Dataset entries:
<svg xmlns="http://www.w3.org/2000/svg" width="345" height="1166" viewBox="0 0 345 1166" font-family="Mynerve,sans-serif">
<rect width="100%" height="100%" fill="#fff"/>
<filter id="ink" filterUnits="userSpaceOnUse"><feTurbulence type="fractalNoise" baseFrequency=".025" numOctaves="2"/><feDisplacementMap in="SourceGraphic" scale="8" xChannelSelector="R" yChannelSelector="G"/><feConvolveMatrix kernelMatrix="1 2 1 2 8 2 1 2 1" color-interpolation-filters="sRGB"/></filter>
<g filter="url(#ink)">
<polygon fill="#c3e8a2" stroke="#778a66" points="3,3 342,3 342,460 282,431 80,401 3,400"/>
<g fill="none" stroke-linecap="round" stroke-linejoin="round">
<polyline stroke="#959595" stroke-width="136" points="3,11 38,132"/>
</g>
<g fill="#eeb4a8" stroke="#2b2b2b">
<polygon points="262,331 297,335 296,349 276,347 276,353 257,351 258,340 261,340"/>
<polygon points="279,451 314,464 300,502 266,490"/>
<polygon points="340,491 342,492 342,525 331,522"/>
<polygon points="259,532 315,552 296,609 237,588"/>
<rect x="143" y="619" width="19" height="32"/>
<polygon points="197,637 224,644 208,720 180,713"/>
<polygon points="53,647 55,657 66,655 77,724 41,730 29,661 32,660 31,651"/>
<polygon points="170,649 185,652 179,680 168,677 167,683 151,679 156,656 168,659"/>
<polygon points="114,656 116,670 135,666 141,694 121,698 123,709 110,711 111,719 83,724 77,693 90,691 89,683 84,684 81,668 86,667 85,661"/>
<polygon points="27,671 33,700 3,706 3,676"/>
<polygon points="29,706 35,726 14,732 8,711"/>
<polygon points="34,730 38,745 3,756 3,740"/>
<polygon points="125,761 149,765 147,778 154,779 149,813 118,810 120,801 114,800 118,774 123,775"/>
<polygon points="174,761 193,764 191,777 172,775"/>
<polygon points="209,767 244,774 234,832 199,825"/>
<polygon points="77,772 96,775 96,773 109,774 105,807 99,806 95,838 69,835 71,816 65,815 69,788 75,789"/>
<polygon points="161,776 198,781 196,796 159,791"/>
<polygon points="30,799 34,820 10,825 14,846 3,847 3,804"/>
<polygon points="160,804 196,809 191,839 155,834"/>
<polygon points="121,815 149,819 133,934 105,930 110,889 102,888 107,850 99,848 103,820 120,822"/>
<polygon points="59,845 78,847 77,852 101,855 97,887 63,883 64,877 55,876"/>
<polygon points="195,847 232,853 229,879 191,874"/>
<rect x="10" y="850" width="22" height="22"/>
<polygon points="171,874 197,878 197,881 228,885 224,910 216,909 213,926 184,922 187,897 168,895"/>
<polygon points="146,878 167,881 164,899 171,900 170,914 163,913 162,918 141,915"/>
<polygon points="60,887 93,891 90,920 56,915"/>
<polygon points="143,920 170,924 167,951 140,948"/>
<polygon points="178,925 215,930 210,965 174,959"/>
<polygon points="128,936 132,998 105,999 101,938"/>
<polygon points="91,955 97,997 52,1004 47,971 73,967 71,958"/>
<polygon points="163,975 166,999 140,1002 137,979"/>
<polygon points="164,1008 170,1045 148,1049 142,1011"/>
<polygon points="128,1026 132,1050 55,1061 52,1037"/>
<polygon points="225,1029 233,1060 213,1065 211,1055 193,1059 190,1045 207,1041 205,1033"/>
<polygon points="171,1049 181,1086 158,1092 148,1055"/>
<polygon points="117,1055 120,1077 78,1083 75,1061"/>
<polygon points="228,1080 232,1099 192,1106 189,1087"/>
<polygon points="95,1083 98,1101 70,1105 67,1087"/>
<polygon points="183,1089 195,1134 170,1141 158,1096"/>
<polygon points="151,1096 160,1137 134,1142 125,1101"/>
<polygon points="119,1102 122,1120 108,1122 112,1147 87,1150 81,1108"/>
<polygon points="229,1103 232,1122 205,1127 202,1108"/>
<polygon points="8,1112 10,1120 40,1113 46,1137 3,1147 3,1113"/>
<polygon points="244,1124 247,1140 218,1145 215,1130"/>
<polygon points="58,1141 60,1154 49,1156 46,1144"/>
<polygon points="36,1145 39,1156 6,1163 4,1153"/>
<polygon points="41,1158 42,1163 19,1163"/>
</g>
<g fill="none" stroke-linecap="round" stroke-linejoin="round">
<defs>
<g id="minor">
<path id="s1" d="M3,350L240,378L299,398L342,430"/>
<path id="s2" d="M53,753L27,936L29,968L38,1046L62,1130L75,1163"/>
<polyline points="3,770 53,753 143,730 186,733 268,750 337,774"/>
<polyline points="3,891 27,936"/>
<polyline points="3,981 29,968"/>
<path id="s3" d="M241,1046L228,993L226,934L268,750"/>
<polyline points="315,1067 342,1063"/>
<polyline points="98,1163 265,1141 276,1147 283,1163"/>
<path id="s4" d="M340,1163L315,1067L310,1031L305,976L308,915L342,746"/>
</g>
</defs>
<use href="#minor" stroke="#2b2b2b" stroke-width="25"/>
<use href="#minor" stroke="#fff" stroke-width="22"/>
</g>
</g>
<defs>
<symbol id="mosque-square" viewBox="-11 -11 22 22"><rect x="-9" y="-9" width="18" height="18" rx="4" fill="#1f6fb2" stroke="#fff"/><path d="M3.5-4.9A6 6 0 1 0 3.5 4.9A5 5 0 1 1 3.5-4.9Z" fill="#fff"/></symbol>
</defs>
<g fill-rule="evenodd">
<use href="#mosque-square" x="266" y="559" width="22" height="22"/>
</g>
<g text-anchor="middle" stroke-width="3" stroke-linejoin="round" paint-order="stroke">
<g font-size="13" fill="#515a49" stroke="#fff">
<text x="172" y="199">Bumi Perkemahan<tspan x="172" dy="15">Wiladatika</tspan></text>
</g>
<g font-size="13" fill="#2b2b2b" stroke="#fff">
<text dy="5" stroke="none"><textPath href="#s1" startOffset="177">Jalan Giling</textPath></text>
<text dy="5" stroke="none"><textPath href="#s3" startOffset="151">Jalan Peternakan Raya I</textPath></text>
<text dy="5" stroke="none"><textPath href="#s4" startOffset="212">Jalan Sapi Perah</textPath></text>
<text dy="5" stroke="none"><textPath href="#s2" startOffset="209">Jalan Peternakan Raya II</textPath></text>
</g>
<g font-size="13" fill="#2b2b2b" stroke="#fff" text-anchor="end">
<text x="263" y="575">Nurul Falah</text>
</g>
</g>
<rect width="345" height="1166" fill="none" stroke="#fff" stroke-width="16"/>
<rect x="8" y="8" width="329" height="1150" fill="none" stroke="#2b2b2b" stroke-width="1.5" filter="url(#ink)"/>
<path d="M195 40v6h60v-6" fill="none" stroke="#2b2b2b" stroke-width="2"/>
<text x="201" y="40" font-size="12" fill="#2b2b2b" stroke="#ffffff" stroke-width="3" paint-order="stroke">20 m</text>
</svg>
* * *
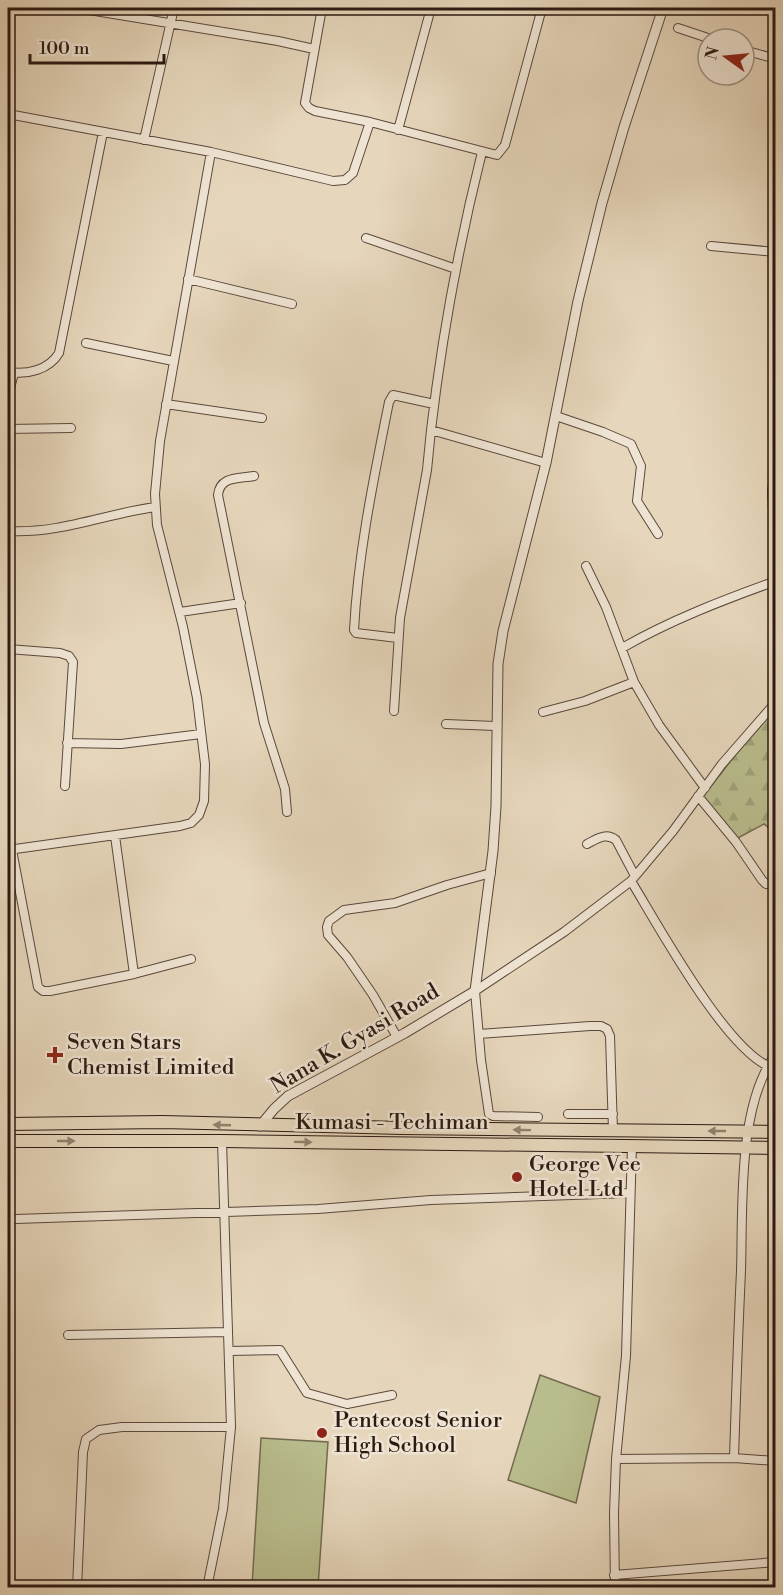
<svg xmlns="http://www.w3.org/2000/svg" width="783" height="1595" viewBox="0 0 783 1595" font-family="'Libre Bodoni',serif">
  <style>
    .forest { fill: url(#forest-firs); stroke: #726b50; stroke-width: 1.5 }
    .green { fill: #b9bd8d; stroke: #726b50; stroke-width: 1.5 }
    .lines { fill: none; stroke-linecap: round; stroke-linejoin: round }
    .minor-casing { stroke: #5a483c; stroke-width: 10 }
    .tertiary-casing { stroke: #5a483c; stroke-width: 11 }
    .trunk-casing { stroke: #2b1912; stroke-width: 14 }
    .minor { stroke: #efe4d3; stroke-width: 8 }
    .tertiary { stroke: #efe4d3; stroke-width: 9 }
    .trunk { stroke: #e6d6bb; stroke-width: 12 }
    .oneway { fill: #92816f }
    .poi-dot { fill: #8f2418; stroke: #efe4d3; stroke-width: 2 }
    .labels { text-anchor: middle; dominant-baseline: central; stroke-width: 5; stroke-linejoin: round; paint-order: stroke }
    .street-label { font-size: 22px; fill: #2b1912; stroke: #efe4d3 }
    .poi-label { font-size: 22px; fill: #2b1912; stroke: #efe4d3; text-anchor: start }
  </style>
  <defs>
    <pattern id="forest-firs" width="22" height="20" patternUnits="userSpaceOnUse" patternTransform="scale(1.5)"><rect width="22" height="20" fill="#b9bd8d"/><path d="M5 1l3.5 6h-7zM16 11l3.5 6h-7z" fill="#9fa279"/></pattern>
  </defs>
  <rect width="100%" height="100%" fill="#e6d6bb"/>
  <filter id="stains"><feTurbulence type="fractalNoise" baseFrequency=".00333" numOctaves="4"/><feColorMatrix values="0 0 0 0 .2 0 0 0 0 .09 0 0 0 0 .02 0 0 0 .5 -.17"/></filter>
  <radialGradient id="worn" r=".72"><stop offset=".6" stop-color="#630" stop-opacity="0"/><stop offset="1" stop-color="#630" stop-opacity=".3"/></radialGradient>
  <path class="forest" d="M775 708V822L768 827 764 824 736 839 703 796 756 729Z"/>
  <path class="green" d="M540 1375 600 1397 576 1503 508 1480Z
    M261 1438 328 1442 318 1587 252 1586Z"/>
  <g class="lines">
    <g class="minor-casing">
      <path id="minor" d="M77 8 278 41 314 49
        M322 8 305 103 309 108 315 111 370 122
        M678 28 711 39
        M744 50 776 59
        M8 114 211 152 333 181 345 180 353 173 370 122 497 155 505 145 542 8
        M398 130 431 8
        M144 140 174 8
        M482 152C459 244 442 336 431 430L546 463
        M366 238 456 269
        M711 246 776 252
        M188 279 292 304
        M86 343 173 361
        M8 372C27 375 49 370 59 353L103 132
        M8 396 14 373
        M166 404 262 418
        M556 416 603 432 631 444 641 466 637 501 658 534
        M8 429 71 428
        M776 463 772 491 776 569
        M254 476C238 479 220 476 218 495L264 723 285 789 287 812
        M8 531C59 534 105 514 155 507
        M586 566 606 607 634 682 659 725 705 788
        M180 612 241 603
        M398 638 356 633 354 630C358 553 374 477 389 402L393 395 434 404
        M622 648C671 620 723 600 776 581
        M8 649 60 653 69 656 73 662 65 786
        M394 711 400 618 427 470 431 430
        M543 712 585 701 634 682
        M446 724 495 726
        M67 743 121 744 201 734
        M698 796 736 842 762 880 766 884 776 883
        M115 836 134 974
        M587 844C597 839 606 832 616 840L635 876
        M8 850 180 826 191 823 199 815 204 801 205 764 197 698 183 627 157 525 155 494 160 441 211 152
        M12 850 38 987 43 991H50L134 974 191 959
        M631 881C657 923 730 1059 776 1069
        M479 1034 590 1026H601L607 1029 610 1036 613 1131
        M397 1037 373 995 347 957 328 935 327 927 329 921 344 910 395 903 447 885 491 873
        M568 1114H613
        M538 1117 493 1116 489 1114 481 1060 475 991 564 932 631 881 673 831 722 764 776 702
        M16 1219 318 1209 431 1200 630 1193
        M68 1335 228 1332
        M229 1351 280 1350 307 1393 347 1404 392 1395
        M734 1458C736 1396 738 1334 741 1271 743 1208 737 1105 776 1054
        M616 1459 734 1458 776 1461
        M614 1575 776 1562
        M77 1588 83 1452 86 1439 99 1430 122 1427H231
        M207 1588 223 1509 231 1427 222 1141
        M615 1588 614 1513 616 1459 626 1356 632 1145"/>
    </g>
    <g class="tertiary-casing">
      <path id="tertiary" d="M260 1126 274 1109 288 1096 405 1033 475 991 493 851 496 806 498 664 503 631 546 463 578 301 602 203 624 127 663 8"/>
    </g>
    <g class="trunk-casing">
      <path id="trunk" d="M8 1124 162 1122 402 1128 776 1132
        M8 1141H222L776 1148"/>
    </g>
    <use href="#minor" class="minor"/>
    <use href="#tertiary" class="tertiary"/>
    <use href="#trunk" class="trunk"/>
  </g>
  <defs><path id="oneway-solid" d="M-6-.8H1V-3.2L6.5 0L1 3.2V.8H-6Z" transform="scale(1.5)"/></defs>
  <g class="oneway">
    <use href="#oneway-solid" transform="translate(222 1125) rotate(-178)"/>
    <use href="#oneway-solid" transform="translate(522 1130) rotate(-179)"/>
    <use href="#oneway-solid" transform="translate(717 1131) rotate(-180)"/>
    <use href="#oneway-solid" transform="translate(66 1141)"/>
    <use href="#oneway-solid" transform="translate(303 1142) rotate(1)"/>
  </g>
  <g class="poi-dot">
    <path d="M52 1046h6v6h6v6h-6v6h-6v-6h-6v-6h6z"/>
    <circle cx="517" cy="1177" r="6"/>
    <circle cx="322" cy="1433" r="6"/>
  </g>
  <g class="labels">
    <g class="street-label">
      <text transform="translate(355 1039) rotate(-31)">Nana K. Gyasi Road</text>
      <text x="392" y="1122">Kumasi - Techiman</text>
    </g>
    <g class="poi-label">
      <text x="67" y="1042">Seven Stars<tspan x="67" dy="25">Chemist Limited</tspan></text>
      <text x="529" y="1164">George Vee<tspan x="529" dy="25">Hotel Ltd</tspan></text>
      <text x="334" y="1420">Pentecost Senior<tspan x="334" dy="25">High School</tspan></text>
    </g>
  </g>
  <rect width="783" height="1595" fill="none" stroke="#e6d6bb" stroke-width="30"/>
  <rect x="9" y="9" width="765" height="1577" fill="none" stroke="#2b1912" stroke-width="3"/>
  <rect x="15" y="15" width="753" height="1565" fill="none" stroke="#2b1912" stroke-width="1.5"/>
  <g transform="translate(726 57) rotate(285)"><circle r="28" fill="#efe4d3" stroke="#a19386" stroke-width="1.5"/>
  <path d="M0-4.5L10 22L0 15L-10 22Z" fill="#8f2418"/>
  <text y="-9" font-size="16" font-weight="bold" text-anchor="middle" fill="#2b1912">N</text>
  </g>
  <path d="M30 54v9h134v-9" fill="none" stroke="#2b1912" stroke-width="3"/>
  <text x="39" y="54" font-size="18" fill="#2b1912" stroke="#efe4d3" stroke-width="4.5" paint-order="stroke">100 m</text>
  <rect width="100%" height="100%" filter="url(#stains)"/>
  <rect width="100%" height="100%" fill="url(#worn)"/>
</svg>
==
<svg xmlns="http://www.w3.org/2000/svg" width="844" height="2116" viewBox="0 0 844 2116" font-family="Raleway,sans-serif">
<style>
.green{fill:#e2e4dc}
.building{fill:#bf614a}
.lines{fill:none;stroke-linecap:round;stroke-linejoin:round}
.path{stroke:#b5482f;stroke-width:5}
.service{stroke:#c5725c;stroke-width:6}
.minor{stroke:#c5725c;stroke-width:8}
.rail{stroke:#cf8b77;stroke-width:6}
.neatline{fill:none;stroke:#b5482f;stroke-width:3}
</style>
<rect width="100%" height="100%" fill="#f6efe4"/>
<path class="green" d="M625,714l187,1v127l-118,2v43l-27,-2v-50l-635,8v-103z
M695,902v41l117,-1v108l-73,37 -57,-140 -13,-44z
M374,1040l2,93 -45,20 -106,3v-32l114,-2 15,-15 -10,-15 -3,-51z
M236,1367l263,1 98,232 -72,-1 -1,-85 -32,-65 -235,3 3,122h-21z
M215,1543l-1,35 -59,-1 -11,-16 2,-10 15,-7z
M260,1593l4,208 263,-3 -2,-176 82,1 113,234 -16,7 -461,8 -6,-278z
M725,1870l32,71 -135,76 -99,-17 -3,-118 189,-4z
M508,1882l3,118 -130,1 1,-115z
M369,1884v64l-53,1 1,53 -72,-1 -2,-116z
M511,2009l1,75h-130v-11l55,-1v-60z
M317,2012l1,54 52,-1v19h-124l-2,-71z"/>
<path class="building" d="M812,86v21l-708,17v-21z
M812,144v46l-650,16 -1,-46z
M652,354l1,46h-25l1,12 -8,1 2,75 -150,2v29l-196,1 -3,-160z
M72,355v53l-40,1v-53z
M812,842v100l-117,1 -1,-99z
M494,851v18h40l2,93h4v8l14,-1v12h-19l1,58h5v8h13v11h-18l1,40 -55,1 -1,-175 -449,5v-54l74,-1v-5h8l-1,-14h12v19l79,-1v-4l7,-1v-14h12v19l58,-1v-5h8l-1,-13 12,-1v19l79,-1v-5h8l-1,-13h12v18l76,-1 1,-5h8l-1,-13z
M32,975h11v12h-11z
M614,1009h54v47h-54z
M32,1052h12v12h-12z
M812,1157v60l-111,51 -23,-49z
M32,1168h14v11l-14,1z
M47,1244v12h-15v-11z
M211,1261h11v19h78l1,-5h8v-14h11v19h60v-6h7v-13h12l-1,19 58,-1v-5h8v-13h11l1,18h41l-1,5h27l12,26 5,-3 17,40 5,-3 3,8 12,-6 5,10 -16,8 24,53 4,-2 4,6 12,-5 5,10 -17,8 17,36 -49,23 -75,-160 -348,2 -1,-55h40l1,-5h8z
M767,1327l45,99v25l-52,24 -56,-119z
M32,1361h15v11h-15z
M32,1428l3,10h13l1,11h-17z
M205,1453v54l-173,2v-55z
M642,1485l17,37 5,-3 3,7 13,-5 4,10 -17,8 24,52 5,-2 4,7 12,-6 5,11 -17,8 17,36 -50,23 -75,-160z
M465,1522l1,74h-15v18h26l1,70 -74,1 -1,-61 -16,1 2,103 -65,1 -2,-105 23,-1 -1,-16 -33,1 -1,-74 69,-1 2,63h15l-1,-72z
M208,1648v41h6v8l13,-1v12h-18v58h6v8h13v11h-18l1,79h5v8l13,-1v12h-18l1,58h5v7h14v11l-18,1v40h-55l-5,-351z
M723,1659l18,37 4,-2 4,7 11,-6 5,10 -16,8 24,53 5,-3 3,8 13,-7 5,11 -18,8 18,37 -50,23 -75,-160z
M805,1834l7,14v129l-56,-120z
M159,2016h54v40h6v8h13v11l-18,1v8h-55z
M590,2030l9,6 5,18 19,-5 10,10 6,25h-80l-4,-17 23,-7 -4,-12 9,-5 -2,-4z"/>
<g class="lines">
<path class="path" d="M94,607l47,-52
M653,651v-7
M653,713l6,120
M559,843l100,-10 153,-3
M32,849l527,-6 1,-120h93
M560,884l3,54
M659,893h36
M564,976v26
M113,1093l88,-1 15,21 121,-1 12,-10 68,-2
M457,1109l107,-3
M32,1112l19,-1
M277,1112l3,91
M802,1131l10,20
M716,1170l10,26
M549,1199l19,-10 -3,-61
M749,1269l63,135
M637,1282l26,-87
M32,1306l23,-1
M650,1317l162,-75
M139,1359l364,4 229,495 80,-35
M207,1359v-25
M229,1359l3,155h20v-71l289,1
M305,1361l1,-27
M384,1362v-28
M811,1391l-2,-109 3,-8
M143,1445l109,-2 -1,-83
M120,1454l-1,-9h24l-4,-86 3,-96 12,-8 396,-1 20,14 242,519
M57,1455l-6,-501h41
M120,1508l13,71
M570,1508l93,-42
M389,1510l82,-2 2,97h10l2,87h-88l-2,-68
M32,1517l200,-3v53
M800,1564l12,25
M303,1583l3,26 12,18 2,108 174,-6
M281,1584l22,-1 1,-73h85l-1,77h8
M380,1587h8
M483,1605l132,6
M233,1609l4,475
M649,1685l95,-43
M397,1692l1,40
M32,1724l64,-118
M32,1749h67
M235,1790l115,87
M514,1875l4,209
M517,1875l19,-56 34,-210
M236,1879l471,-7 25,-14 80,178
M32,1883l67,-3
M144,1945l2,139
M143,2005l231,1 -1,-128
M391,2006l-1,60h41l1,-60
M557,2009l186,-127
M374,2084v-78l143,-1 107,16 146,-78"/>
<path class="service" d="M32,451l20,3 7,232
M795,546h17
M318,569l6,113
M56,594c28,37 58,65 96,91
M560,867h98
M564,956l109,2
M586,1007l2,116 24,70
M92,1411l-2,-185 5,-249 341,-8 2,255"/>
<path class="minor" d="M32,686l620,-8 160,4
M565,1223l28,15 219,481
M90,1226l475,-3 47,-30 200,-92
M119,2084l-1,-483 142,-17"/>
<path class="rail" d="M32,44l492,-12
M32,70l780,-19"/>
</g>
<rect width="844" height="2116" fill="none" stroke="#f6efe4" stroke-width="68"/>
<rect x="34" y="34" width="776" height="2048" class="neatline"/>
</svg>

Your goal
For the data above, count every line in which the string "labels" appears, and answer with the count only.

Reply
2